Wednesday, 14 December 2011

Careful what you wish for

Abu Dhabi Ocean Racing's Rob Greenhalgh at the helm  
Nick Dana/Abu Dhabi Ocean Racing/Volvo Ocean Race 
For the last few days the fleet have been struggling to make gains along the South African coast.
The stop/start routine was becoming very familiar, with the sea breeze forming further offshore during the day and then the night breeze overriding it nearer the land. 
This split the fleet on the first night - leaving Abu Dhabi Ocean Racing stuck in a windless hole while the others sailed away. 
Lack of wind
Luckily for the trailing fleet, the frontrunners didn’t find the going that easy. Without the low pressure to form a solid wind system, all the boats suffered both with lack of wind and the adverse Agulhas current. 
Reading the team blogs and news that filter out from the crews, they were all wishing for more wind. 
Well finally last night they got what they wished for. Winds up to 28 knots blowing against the current resulted in 4.5-metre (14.8-ft) waves.
Sickening crash
Travelling at over 20 knots, the boats have taking off over these waves, often landing with a sickening crash. 
Darkness did not make the situation any easier for the crews.
Puma caught a fishing net round the keel.

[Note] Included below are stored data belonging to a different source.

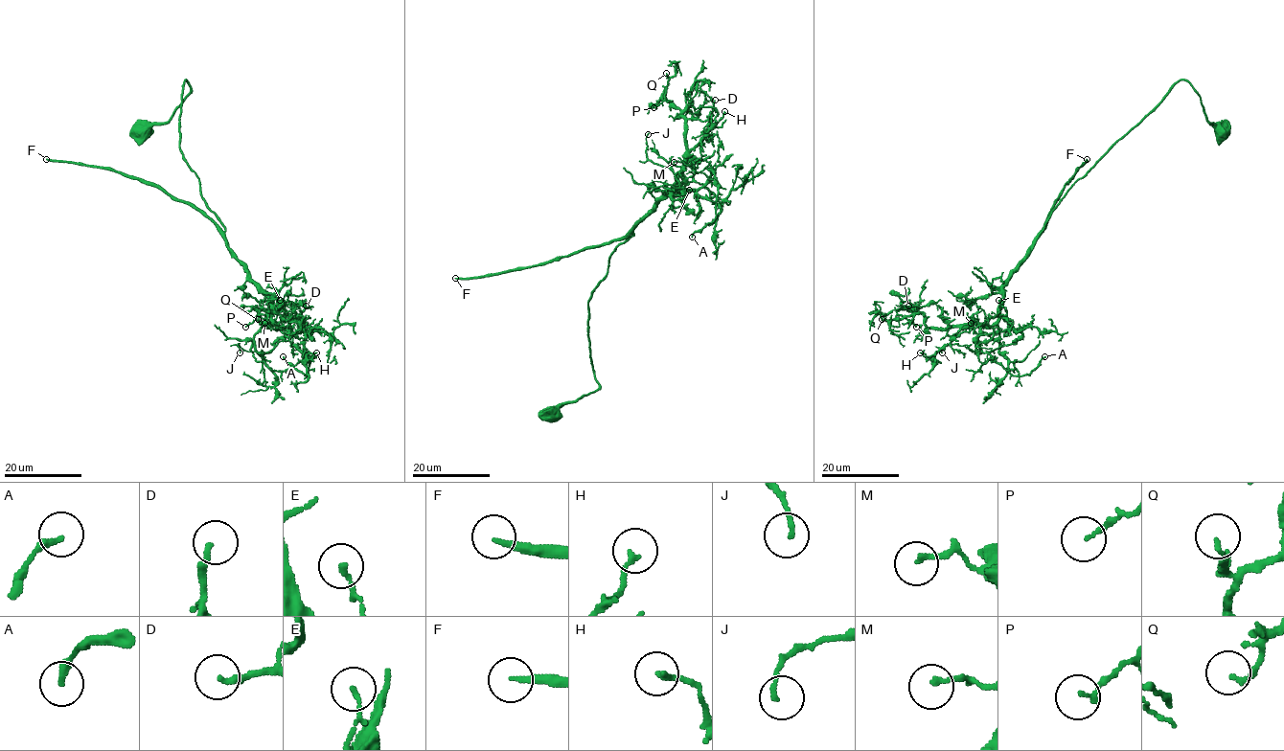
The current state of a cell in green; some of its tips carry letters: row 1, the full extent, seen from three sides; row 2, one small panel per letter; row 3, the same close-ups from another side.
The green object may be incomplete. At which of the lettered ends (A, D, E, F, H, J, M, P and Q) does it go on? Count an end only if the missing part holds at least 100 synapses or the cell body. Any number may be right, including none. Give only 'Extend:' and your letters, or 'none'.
Extend: F

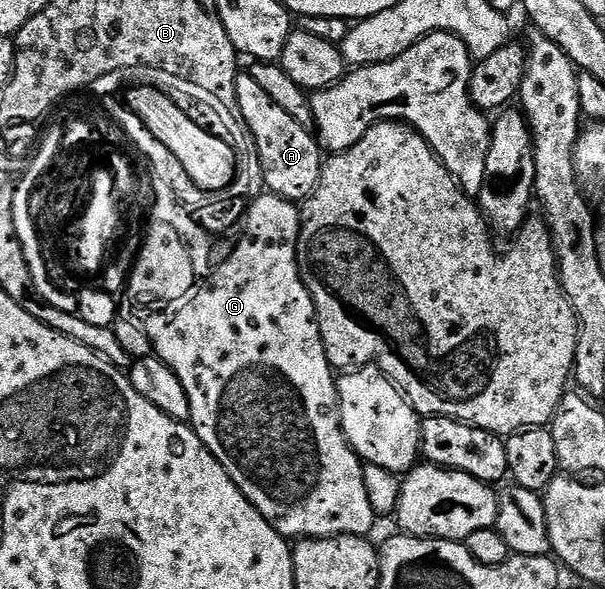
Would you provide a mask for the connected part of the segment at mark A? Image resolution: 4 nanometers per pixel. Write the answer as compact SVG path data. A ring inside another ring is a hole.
M248 74L238 75L235 98L239 106L240 123L249 131L258 150L266 189L284 200L304 202L315 190L321 177L323 149L313 132L303 130L291 114L286 114Z

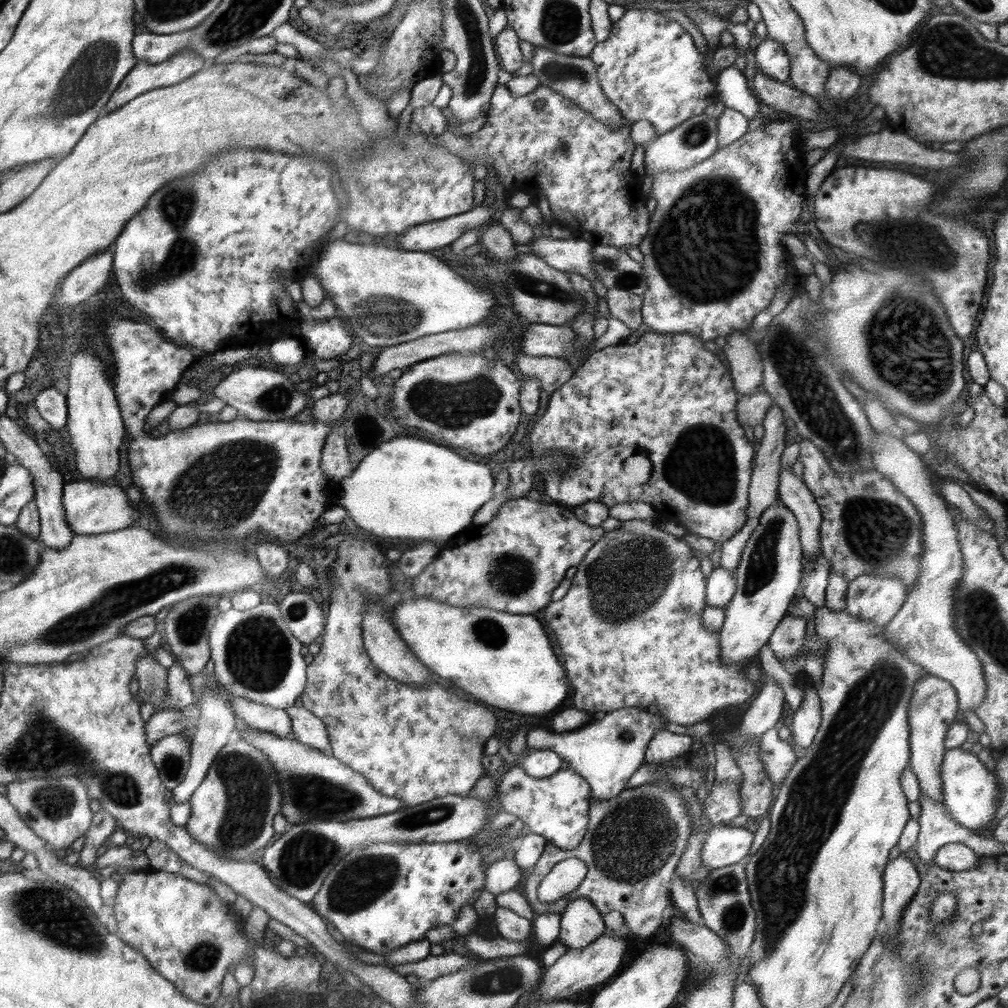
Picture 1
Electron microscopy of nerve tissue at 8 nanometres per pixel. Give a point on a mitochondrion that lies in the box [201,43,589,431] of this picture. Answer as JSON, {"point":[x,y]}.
{"point":[383,317]}

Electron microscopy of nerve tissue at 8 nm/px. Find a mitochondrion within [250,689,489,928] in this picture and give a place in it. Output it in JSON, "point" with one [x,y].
{"point":[368,879]}

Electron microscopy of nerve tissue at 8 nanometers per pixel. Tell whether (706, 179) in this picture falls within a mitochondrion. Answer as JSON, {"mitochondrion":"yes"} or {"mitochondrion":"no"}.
{"mitochondrion":"yes"}

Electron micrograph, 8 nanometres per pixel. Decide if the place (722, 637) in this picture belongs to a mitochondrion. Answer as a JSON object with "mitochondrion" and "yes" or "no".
{"mitochondrion":"no"}

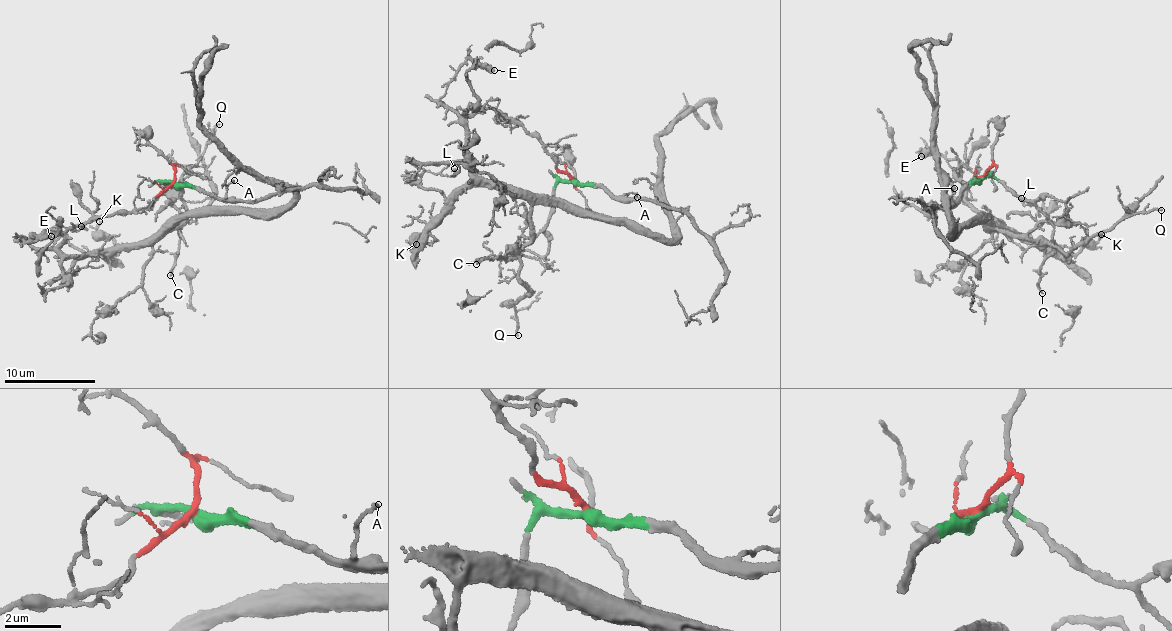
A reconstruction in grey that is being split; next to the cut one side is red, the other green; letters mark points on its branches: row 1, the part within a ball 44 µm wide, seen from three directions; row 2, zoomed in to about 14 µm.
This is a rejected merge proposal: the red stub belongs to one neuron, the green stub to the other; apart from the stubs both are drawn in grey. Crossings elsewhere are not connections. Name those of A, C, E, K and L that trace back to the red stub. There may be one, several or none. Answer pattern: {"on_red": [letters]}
{"on_red": ["E", "K", "L"]}

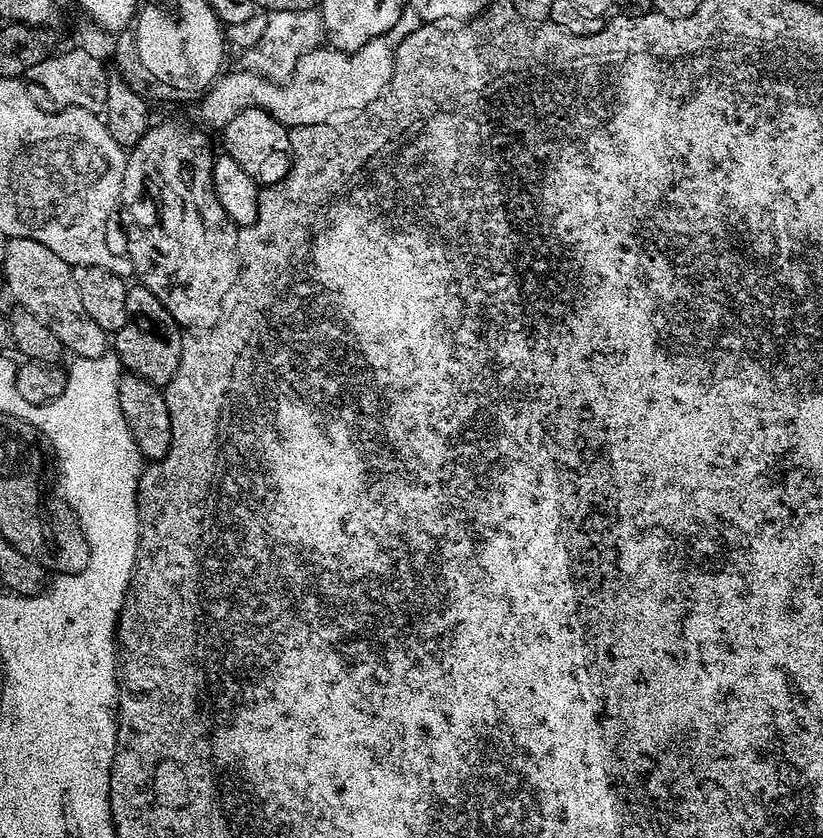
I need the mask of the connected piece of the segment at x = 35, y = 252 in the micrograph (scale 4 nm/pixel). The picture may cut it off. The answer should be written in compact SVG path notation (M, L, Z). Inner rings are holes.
M14 236L6 246L2 268L4 280L8 283L8 292L16 299L15 303L34 314L38 322L46 322L65 353L72 352L73 357L96 359L109 351L109 333L104 332L98 322L91 320L82 307L78 286L74 286L73 265L62 262L62 258L46 250L42 242Z

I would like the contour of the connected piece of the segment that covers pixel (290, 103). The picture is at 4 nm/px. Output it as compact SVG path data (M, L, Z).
M379 36L370 42L366 42L366 46L362 46L353 52L343 52L331 46L321 46L310 50L300 59L291 78L283 82L268 80L265 76L258 75L257 72L247 70L239 70L240 72L225 71L216 83L203 96L199 97L200 120L205 124L205 126L203 125L205 129L223 130L230 122L230 118L234 118L234 114L238 114L242 110L261 108L269 112L274 118L278 118L278 122L282 122L289 129L298 126L327 124L335 121L337 119L335 116L340 116L343 112L352 112L348 114L363 112L378 97L382 96L392 80L395 61L393 45L385 37Z

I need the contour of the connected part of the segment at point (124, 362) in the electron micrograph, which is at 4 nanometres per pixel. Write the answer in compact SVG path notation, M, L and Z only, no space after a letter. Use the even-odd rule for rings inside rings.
M131 285L126 294L126 323L114 334L112 346L121 365L131 374L140 376L156 387L166 386L178 370L185 337L175 318L144 285Z

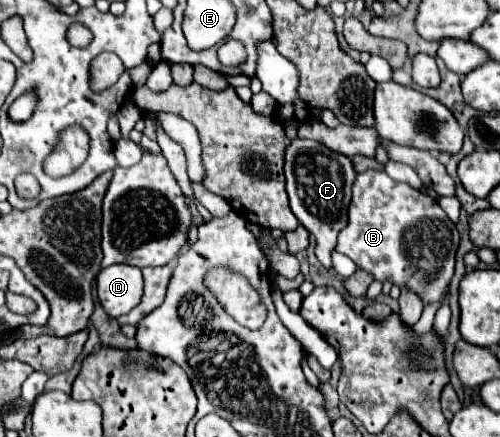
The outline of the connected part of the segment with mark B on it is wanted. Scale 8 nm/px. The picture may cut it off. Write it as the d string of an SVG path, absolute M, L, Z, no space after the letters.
M368 170L358 174L352 186L352 202L348 208L348 226L340 230L336 250L348 256L360 270L374 276L380 282L392 282L396 286L406 286L422 298L422 304L440 302L446 294L450 278L454 274L454 256L458 250L458 228L438 206L436 198L392 180L384 170Z

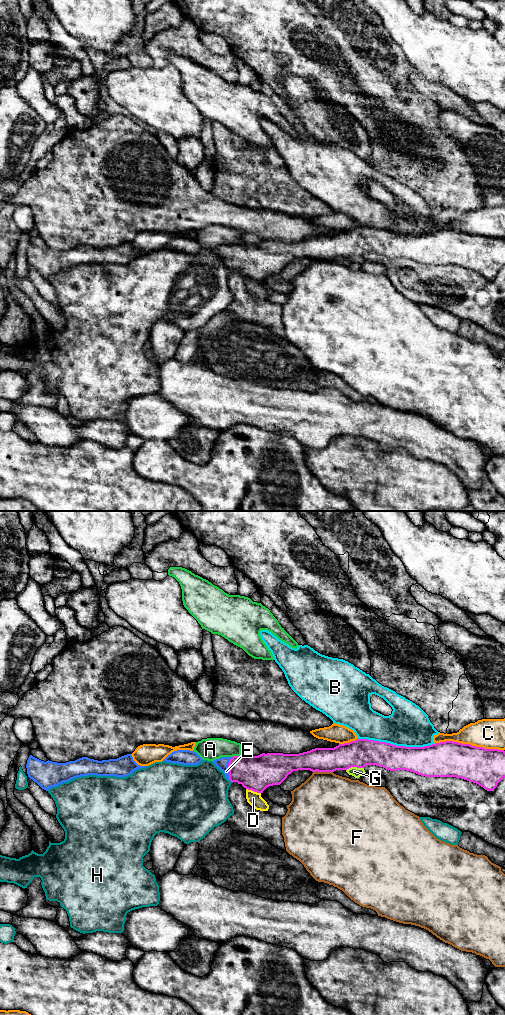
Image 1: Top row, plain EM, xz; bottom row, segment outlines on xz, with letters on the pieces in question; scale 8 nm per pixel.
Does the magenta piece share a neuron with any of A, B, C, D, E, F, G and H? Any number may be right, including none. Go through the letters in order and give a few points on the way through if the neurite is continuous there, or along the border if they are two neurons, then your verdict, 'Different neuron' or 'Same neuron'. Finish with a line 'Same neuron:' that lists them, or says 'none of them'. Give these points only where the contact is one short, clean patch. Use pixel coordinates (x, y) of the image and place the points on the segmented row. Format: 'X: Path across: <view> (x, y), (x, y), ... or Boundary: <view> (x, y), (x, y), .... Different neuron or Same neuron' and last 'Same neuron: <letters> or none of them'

They did well to work back to second place this morning, 20 nautical miles behind new leader Ian Walker’s Abu Dhabi Ocean Racing.
Tense night
Abu Dhabi’s more northerly route close to the coast - avoiding the worst of the current for now - had paid dividends, but the night had been a tense one, Walker said.
“After making big gains on the fleet by hugging the coast we have been running hard all night in 20–30 knots with our big spinnaker,” he reported.
“Starboard tack was almost unsailable due to the head seas but port tack was fine – the only problem was we kept coming up against the land and having to gybe on to starboard!
Dangerous waters
“We made it through without breakages by slowing down and nursing the boat – we are now threading our way north-east between the land and the Agulhas current which we must soon cross.
“These are infamously dangerous waters and nobody really knows how bad the next 24 hours may or not be as anybody with any sense stays well clear of here.”